» **Extracted text**:
● ● ●
The film of “Bolero” won an Academy Award in 1973. I wish Scherchen had been there to receive it with me. He had died in Florence in 1966.

Looking Back #5

At one point during my stay with Scherchen he accepted a post as “orchestra trainer” with the Herford Nordwestdeutsche Philharmonie in northern Germany. Herford is a gray town, hazy and cold; from November to March the sun never rises above eye level. The people are said to be unemotional, without affect - gray. The food was the same -– gray.

Scherchen agreed to work with the orchestra a week or so at a time, during four or five visits in the winter of 1959-60. His sessions included rehearsing and performing as well as advising the management on ways to expand the repertory, improve rehearsal conditions, and identify certain players for dismissal.

He installed me as orchestral pianist, which worried me and excited me at the same time. The orchestra found me a good Steinway to practice on - in the show window of a piano store, which could be mine from 5-7 A.M. every day except Sunday.

The real test for me was to play in the Bartók, “Music for Strings, Percussion and Celesta” – in which the piano is considered one of the strings. Much of the part was manageable, but there were several off-beat entrances after long waits - not hard to play but difficult to coordinate with the orchestra. For the listener, it comes out of nowhere, a sudden outburst of accented octave scales synchronized with mallet strokes on a woodblock. I sat there, counting bars until the music shifted gears - and wham! Scherchen cued me to play. In the first rehearsal I botched the entrance several times - very embarrassing, especially since the orchestra had to repeat it until I got it right. The percussion player hit the woodblock harder and harder each time, and barely acknowledged me during the days before the performance. The concert was terrifying but satisfactory - as I choose to remember it these many years later. I was glad to get out of that town, back to Gravesano and the Italian-Swiss sunshine.

There I continued working with Scherchen on scores, and traveling with him to his concerts. In addition to the first Bach Brandenburg, I learned the Beethoven First Symphony and the Eroica, the Haydn Symphony No.104, the Wagner Tannhäuser overture, and Liszt’s “Les Préludes,” plus portions of a wide range of contemporary works that Scherchen was conducting.

* * * *

After two years of this intense apprenticeship, I began to feel it was time to go home. My person-to-person telephone calls were mounting from weekly to sometimes two a day. Scherchen agreed that he had done all he could to prepare me. I don't remember any sad parting scenes with him - life had simply turned a corner, an experience he was more used to than I was. I knew he had plans for his first American visit in a few months, so ours was a literal “auf Wiedersehen,” with my heartfelt thanks, and a warm embrace.

The other students and I wished each other well, and that was that. We had worked and lived closely with one another in the shared intensity of our experience with Scherchen, but lately our paths seemed to be heading in different directions.
● ● ●
» **Recorded data**:
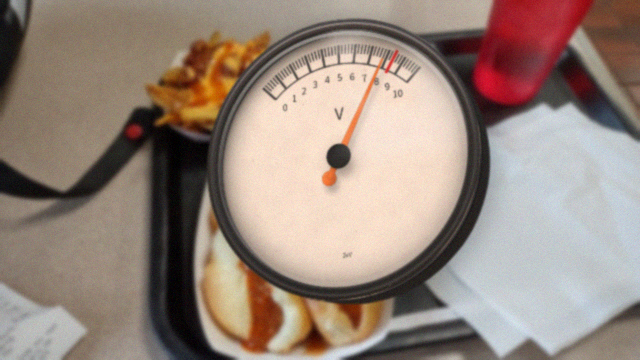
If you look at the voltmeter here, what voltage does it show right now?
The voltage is 8 V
● ● ●
Quote the recollection of studying with Scherchen word for word, starting at "There I continued" and ending at "Scherchen was conducting.".

There I continued working with Scherchen on scores, and traveling with him to his concerts. In addition to the first Bach Brandenburg, I learned the Beethoven First Symphony and the Eroica, the Haydn Symphony No.104, the Wagner Tannhäuser overture, and Liszt’s “Les Préludes,” plus portions of a wide range of contemporary works that Scherchen was conducting.